As usual, ProPinoy.net resident Mr Important is trying to be cute in his latest blurb where he presumes to tell current hero of the Illustrado class, James Soriano a thing or two. Too bad that thing -- even two of it -- falls short on sense. Nice try, Mr Manuel Buencamino. But do think again.
English is just another means of communication.
That is true -- among a people who have strong traditions of scientific, technological, and commercial achievement. Thus among successful societies, it does not matter whether you speak English, Japanese, Korean, German, French, Swedish, or Singlish. These languages -- and the people who speak them -- are peers among themselves.

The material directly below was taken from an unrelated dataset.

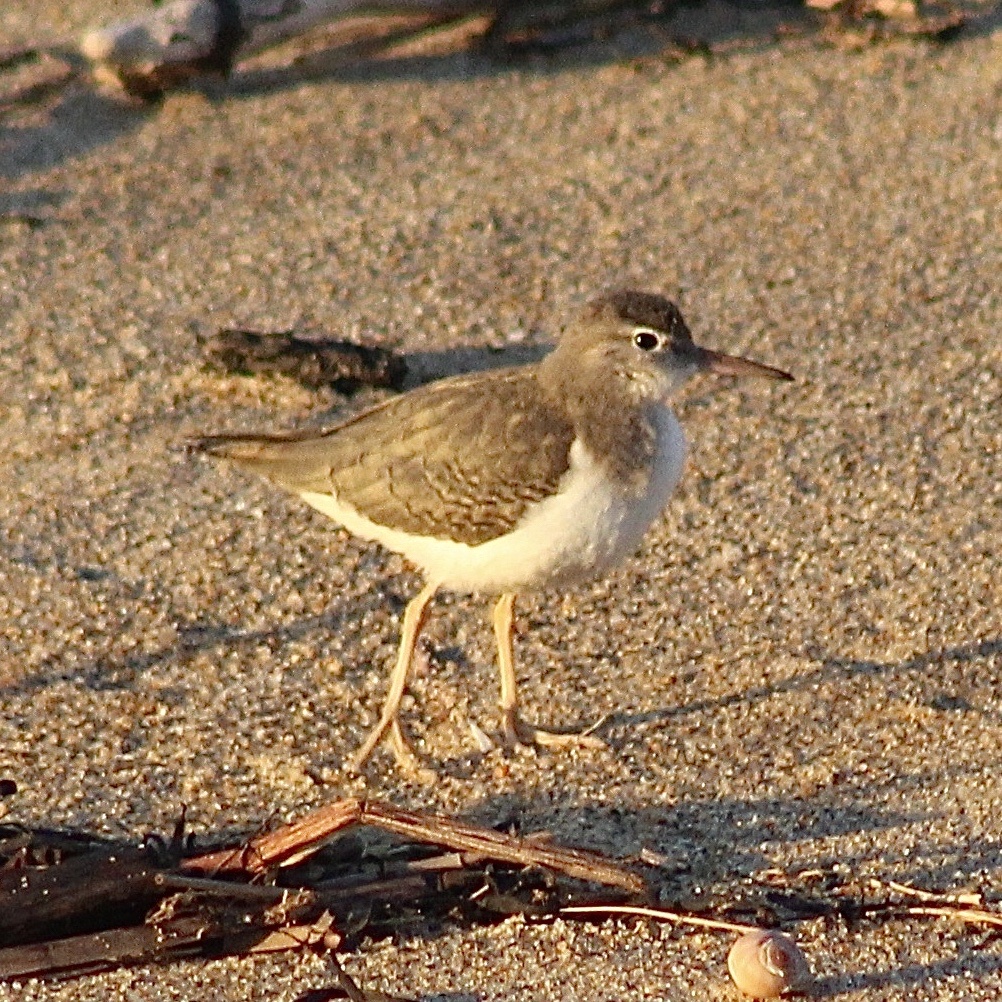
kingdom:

But when we add Tagalog into that mix, then it does matter. Because between speaking in Tagalog and speaking in English, Japanese, Korean, German, French, Swedish, or Singlish, clearly the Tagalog speaker will be at a disadvantage -- because Tagalog is incomplete. There is no Tagalog word for efficiency, for example.
Perhaps among German, Japanese, and Chinese speakers, English speakers will be mere peers. But among people who speak Tagalog -- or Cebuano, or Ilocano, or Tausog -- English speakers will always be special, because all things being equal, English speakers will always have first shot at that high-paying white collar job in Makati, will have first shot at that promotion, will have first shot at that junket to Silicon Valley, and will have first shot at that statuesque fair-skinned colegiala sipping a a latte while tapping on her iPhone in Starbucks.
A Hermes handbag will not get you into the salons of the old rich, but then who wants to?
Bottom line is, becoming proficient in the English language will vastly improve most ordinary Filipino schmoes' ability to compete with those privileged enough to have been born to old money. That means that the old Atenistas (sige na nga, and La Sallistas na rin) will, for the first time in the history of this sad nation be given a run for their money by an entire generation of English speakers graduating from that hypothetical Philippine public education system that had finally chucked the old "national language" into the rubbish bin and focused its meagre resources instead to the language of winners.
Indeed, Buencamino inadvertently highlighted the very point I've been making for much of my online career -- that English is a language of privilege and opporunity monopolised by the Philippine elite.
That Buencamino would assume that Soriano's goal is to bandy around his English speaking skills like a Hermes bag-toting socialite wannabe reflects the classic typically-Pinoy underclass mentality. You can't really teach minds infested with underclass mentalities to get the sort of points Soriano makes.
In the Philippines, "we do not print textbooks in our native language."
Absolutely right, Mr Buencamino. So imprisoning the Philippine masses in a language (or whatever local dialects we remain fixated to) that utterly and consistently fails to attract scholarly authors is like double whammying an already wretched majority chunk of our collective intelligence.
With every sentence you bang out of your keyboard, you merely highlight the overall futility of those who continue to prop up a language (or dialects) more associated with underprivilege than with the "pride" in "country" that we imagine it to embody.
We all acquired the belief that "Pilipino" is "inferior" and that it is the "language" of our streets by ourselves, Mr Buencamino
Indeed, it does not take an expert to work out that the poor sods who can't string even a two-word English sentence together to save their mother's life are less likely to work their way out of a mail room than their Arrrneo-accented counterparts in the office.
Unlike Hong Kong people, Filipinos cannot afford to hire college-educated maids who can speak anything other than a domestic language or dialect.
That is because we are a society with an entire way of life built on the back of cheap labour. Every spare hour we have to nurse our lattes to room temperature in the local Starbucks, for example, is made available to us by a poor probinsyana ironing our faux designer clothes in a mosquito-infested corner of our village houses. The trouble with cheap is that we get cheap. And we get cheap, because we deprive an entire sector of our society -- those unfortunate enough to be subject to a public education system that has to allocate precious resources to delivering instruction and material in a no-results language -- the chance to compete by arming them with full access to a language that levels the playing field.
And I can't agree with Mr Buencamino more when he says that...
To speak English and to be learned is not the same thing.
Of course. There is no causal relationship between learnedness and English proficiency. The causal relationship lies between English proficiency and opportunity. English opens doors for its best speakers to a world of achievement in science, technology, and commerce that trades in knowledge overwhelmingly articulated in English. That said, I'll be the first to point out that even among English speakers, there are very very few truly insightful minds among them. But the reality is that even stupid English speakers are more likely to get ahead than smart Tagalog speakers. You need not look further than Philippine politics and our entertainment industry to appreciate the Truth in that.